I am not an expert on this. Others here are far more experienced.
I usually find a straight section of the rootstock tree and cut it off above it. Preferably a 1-2 inch section. I split it with an old butcher knife and hammer. Seal with toilet bowl wax and wrap very tight with e tape. Sometimes I do a bark graft.
Those by my home orchard, I leave one or two nurse limbs to pull sap up to the graft.
For trees that I won’t see very often, I leave many more nurse limbs, including enough to shade the graft from the winter and summer sun. I am in an area with cold winters and some hot dry summers. A short prairie type of environment originally. I like the shade on the south and southwest side.

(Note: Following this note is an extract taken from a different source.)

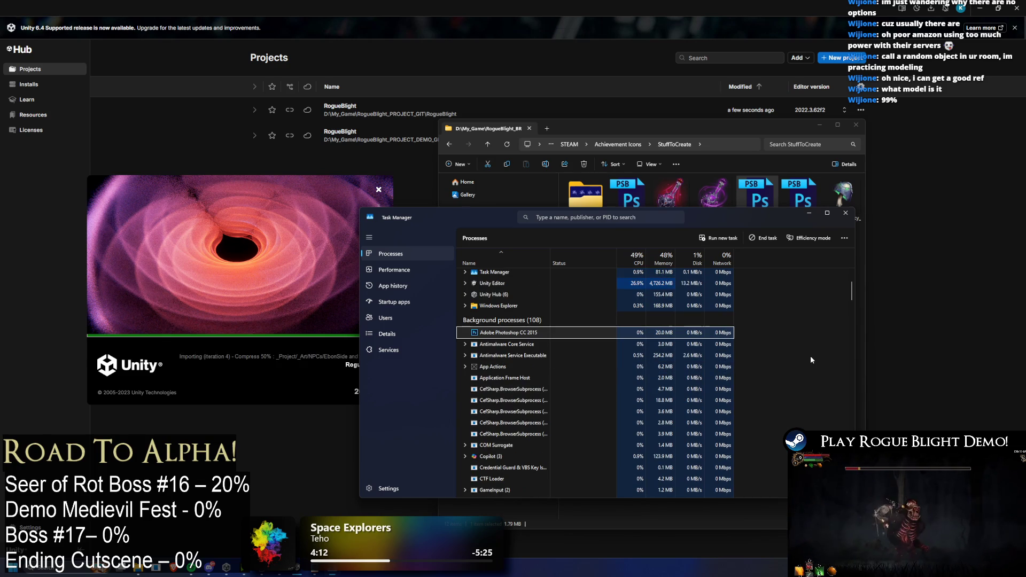
scroll(809, 355, down, 3)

Pinch off new growth during the summer that interferes with the scion. I have even cut off part of the nurse limb on trees at home that I can water and watch.
This spring, I cut off the extra nurse limbs down to one or two and want to see how these grafts survived the winter. I still kept the nurse limb on the south side.
I have two or three Big Dogs now producing apples on the wild swamp crab. That swamp crab does well. I wish I had more rootstock from it.